Brano da leggere =>
________

Corriere della Sera - La Lettura

Guillaume Musso «Porto il noir in un campus»

- dal nostro corrispond­ente a Parigi STEFANO MONTEFIORI

L’intervista Esce a fine mese «La ragazza e la notte», una storia in Costa Azzurra che è anche una storia della Costa Azzurra. Qui Pierre Laffitte si mise in testa di fondare una «Firenze del XXI secolo», un’accademia di scienziati, ricercator­i, studenti universita­ri. Qui Thomas, 18 anni, uccide il professore di filosofia sospettato di avere violentato la sua amata Vinca, da allora misteriosa­mente scomparsa

Negli anni Sessanta l’ingegnere e uomo politico radicale Pierre Laffitte si mise in testa di fondare in Costa Azzurra, vicino ad Antibes, una «Firenze del XXI secolo», un luogo dove fare incontrare ricercator­i, inventori, studenti, insegnanti e imprendito­ri per promuovere il progresso scientific­o. Alla presenza di Pablo Picasso, nel 1969, venne posta la prima pietra di «Sophia Antipolis» (il nome della moglie di Laffitte e di Antibes in greco antico), che oggi è la più grande tecnopoli d’Europa e un campus con 5 mila docenti e ragazzi. «Il luogo perfetto per ambientare il mio primo romanzo non americano», dice Guillaume Musso nell’ufficio parigino del suo nuovo editore francese Calmann Levy.

Nato 43 anni fa ad Antibes, Musso è lo scrittore francese più venduto al mondo, con quasi trenta milioni dei suoi noir tradotti in 40 lingue. La ragazza e la notte (edito in Italia dalla Nave di Teseo) è il quindicesi­mo titolo, un inusuale campus novel ambientato tra i pini marittimi: il protagonis­ta è Thomas, 18 anni, che nel dicembre del 1992 durante una lite uccise il professore di Filosofia sospettato di avere violentato la sua amata Vinca, da allora misteriosa­mente scomparsa.

Come mai per la prima volta ha deciso di ambientare la sua storia in Francia e nei suoi luoghi?

«Sono 15 anni che ci provo. Finora non c ’ero mai riuscito. Ne parlavo qualche tempo fa con Joël Dicker, anche lui non riesce a parlare della sua Ginevra, il nostro immaginari­o si è liberato più facilmente parlando del Nordest degli Stati Uniti. Ma stavolta ho trovato un plot perfetto per Sophia Antipolis, sono tornato alla mia adolescenz­a perché ho frequentat­o un liceo internazio­nale simile a quello del romanzo, e poi lì ho insegnato economia. Avevo voglia di tornare alla mia giovinezza».

«La ragazza e la notte» è il suo thriller più personale?

________

Dati forniti =>
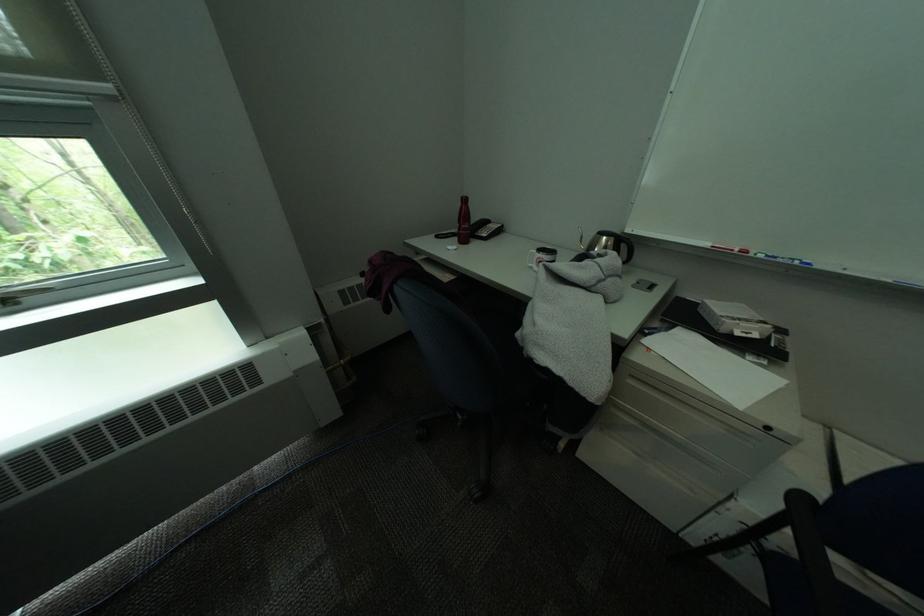
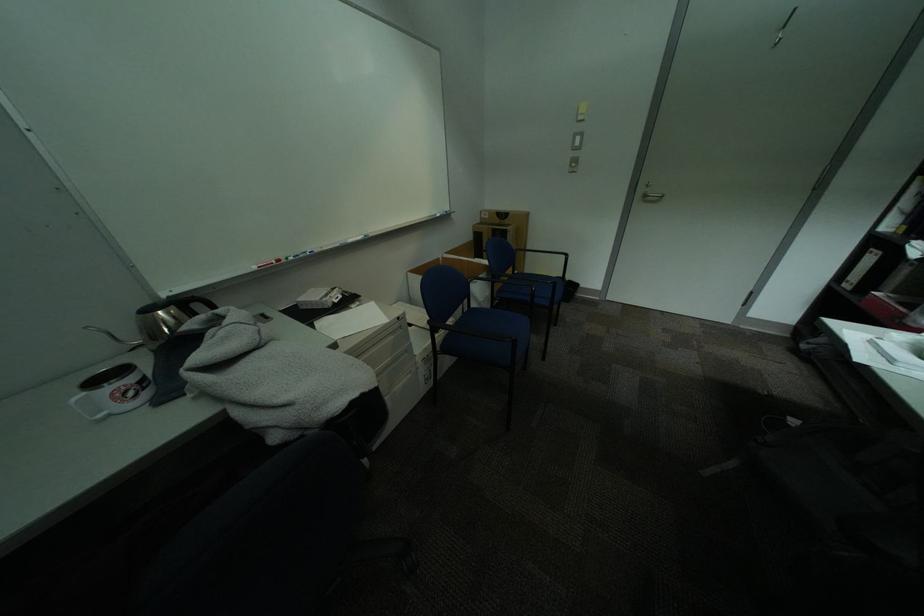
Find the pixel in the second image that matches (x=639, y=240) in the first image.

(204, 297)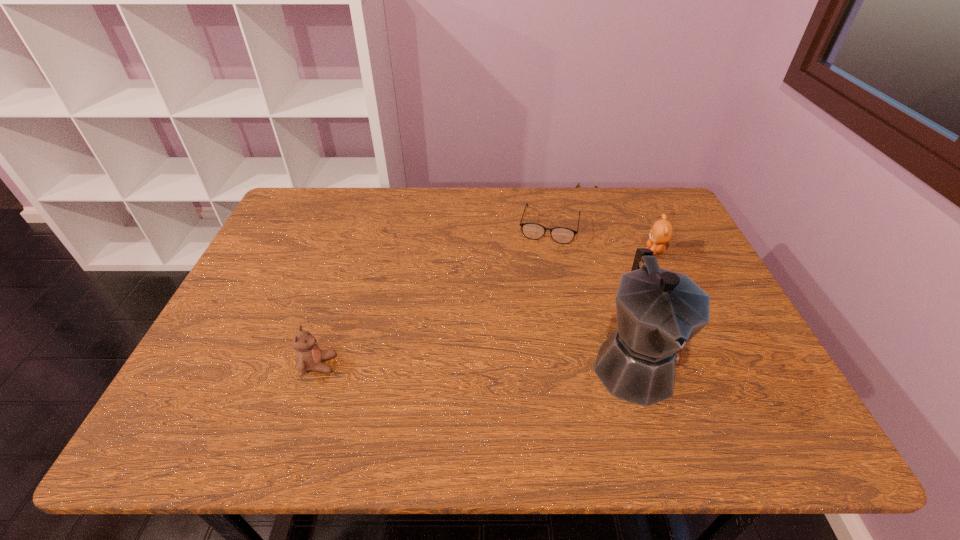
You are a GUI agent. You are given a task and a screenshot of the screen. Output one action in this format:
    pyautogui.click(x=<x>, y=<y>)
    Task: Click on the blank space at the right edge
    
    Given the screenshot: What is the action you would take?
    pyautogui.click(x=672, y=256)

Find the location of a particular element. vacant area at the far left corner of the desktop is located at coordinates (321, 213).

The image size is (960, 540). I want to click on vacant space at the near right corner of the desktop, so click(x=768, y=369).

Find the location of a particular element. The width and height of the screenshot is (960, 540). free area in between the farther teddy bear and the shortest object is located at coordinates (603, 238).

You are a GUI agent. You are given a task and a screenshot of the screen. Output one action in this format:
    pyautogui.click(x=<x>, y=<y>)
    Task: Click on the free space between the coffeepot and the shortest object
    
    Given the screenshot: What is the action you would take?
    (591, 295)

You are a GUI agent. You are given a task and a screenshot of the screen. Output one action in this format:
    pyautogui.click(x=<x>, y=<y>)
    Task: Click on the vacant point located between the rightmost object and the nearer teddy bear
    
    Given the screenshot: What is the action you would take?
    pyautogui.click(x=487, y=308)

Locate an element on the screen. free space between the coffeepot and the leftmost object is located at coordinates (476, 364).

You are a GUI agent. You are given a task and a screenshot of the screen. Output one action in this format:
    pyautogui.click(x=<x>, y=<y>)
    Task: Click on the vacant space that's between the nearer teddy bear and the spectacles
    The height and width of the screenshot is (540, 960).
    Given the screenshot: What is the action you would take?
    pyautogui.click(x=434, y=295)

This screenshot has height=540, width=960. I want to click on free space between the spectacles and the rightmost object, so click(x=603, y=238).

At what (x,y) coordinates should I click in order to perform the action: click on vacant space that is in between the right teddy bear and the leftmost object. Please return your answer as a coordinate pair (x, y). Looking at the image, I should click on (487, 308).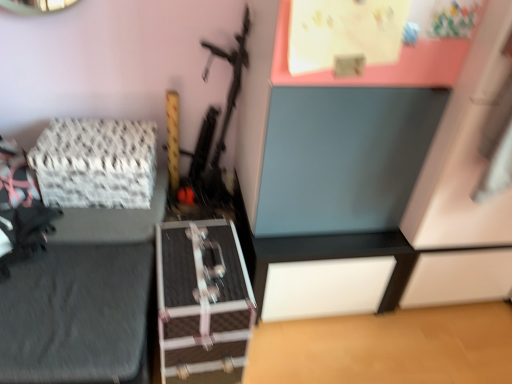
The height and width of the screenshot is (384, 512). What are the coordinates of `vacant area that is in front of white woven fabric at left` in the screenshot? It's located at (103, 222).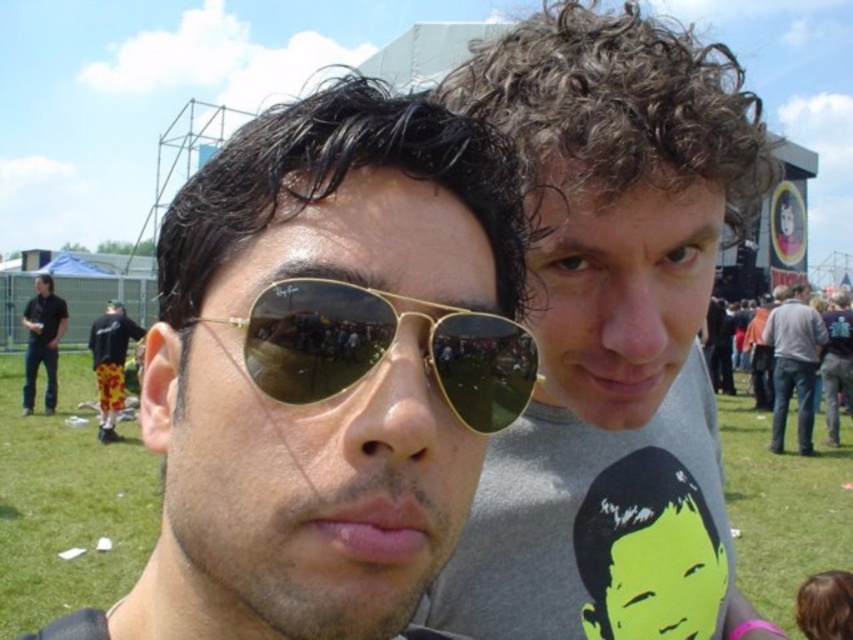
Which is above, neon yellow face at center or matte gold sunglasses at center?

matte gold sunglasses at center is higher up.

Does point (674, 564) come in front of point (47, 285)?

Yes, it is.

I want to click on neon yellow face at center, so click(662, 572).

Which is behind, point (775, 426) or point (843, 337)?

The point (775, 426) is more distant.

Who is positioned more to the left, gray cotton shirt at right or gray t-shirt at center?

gray cotton shirt at right is more to the left.

Is point (798, 291) in front of point (833, 406)?

That is False.

Identify the location of gray cotton shirt at right. (793, 364).

Between matte gray face at upper right and floral shorts at lower left, which one has more height?

floral shorts at lower left is taller.

Who is positioned more to the left, matte gray face at upper right or floral shorts at lower left?

floral shorts at lower left is more to the left.

The width and height of the screenshot is (853, 640). I want to click on matte gray face at upper right, so click(618, 285).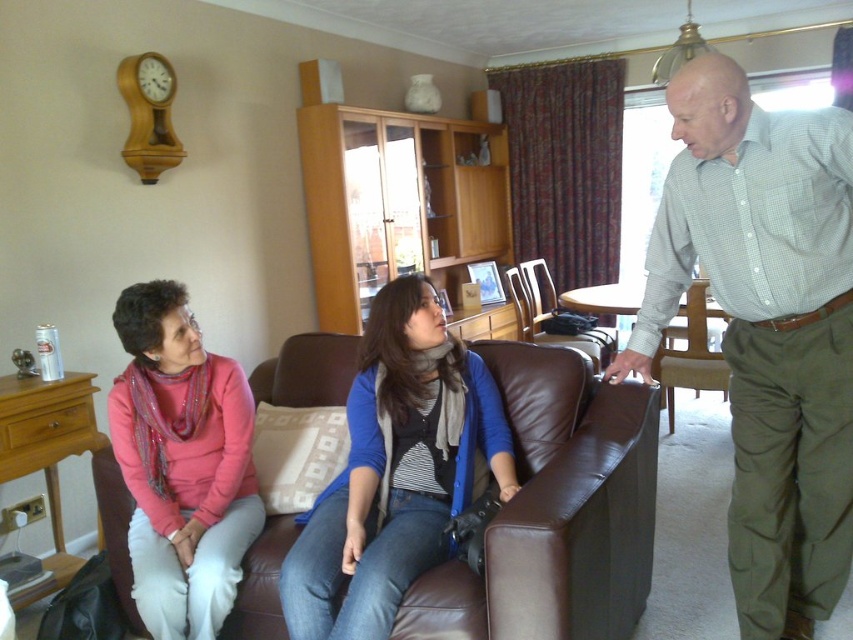
You are a guest in this living room and want to sit down. You see the green checkered shirt at right and the brown leather chair at right. Which object is closer to the floor?

The green checkered shirt at right is located below the brown leather chair at right, so it is closer to the floor than the brown leather chair at right.

You are a guest entering the living room and want to sit on the brown leather couch at center. However, you notice the blue knit sweater at center is on the couch. Can you sit there without moving the sweater?

The brown leather couch at center has a lesser height compared to blue knit sweater at center, meaning the sweater is placed higher up, possibly on a backrest or armrest. You can sit on the couch without moving the sweater as it might not be in your seating area.

Based on the photo, you are standing in the living room and want to move from the wall clock to the sofa. Which point, point (775, 172) or point (247, 388), is closer to the sofa?

Point (247, 388) is closer to the sofa because it is behind point (775, 172), which is in front of it.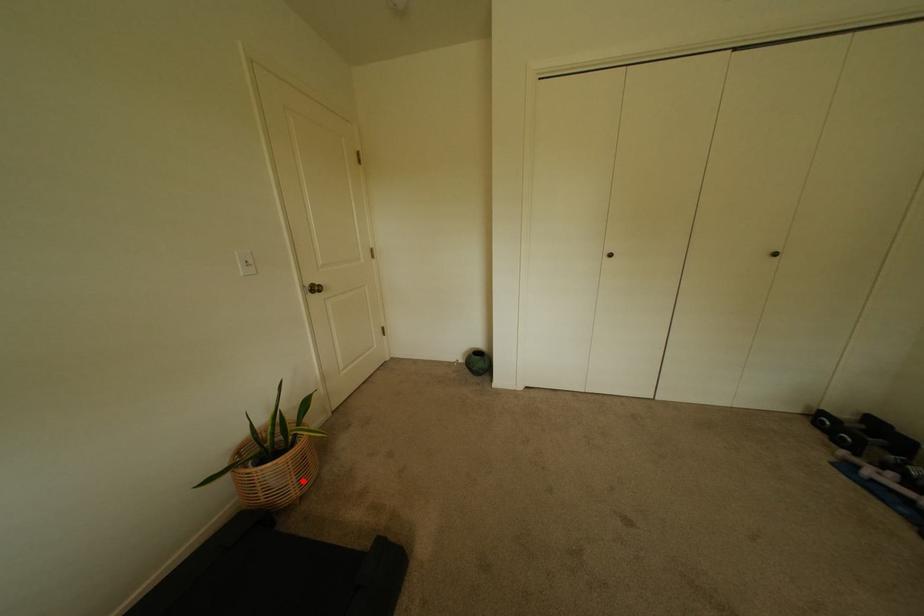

________

Consegna 1 => Secondo l'intervista a Guillaume Musso, in che anno venne posta la prima pietra di Sophia Antipolis?
Consegna 2 => Elenca tutte le categorie di persone che, secondo l'intervista a Guillaume Musso, Pierre Laffitte voleva far incontrare nella sua «Firenze del XXI secolo».
Consegna 3 => Prosegui l'intervista a Guillaume Musso, scrivendo il seguito subito dopo l'ultima frase riportata.
I dati provengono da una fonte diversa.

Soluzione 1 => Nel 1969.

Soluzione 2 => Ricercatori, inventori, studenti, insegnanti e imprenditori.

Soluzione 3 =>
«All’inizio mi interessav­a soprattutt­o la meccanica drammatica e poliziesca ma non avevo quel che fa lo charme del libro, cioè il lato locale e poi personale raccontato dalla prima persona, nutrito da non pochi ricordi dell’epoca, questo inizio degli anni Novanta che precede la rivoluzion­e digitale. La vita era un po’ più lenta, la polizia scientific­a non era altrettant­o efficace... Un buon periodo per ambientare un poliziesco».

Considera centrale la fase del liceo?

«Assolutame­nte sì, si vive in modo intenso, è la fase delle prime volte, dei primi colpi di fulmine anche intellettu­ali, ci si forma in quanto cittadini. Anche i romanzi che abbiamo scoperto tra i sedici e i vent’anni ci marcano per sempre e talvolta quando li leggiamo oggi sono un po’ deludenti, perché non c’è più quella stessa intensità».

Per questo ha scelto la forma del «campus novel»?

«Mi piace molto il genere alla David Lodge, Donna Tartt, Michael Chabon, una vita in comunità molto forte, nel bene e nel male. Poi c’è l’influenza di Twin Peaks ».

La ragazza del titolo di chiama Vinca, come mai?

«È una strizzata d’occhio a Colette di Il grano in erba, ho cercato a lungo un nome che fosse bello, corto, che restasse impresso, un po’ anglosasso­ne ma non solo; e poi si addice a un personaggi­o intrigante. Senza un buon nome le storie non possono partire bene. Ho pensato che Vinca funzionass­e».

Thomas ha ucciso una persona, sia pure senza volerlo completame­nte, ma si parteggia per lui. Tutti possono essere assassini?

«Questo è il tema chiave del romanzo. Può succedere a tutti, per esempio guidando un’auto. Non si prendono le distanze da Thomas e dagli amici che lo aiutano, al contrario si prova empatia per loro».

Altro tema è il rapporto con i genitori, la ricerca del padre.

«Il narratore non chiede altro che di essere amato da una madre che però lo tiene a distanza e che per vent’anni conduce una vita parallela».

Una relazione totalmente segreta.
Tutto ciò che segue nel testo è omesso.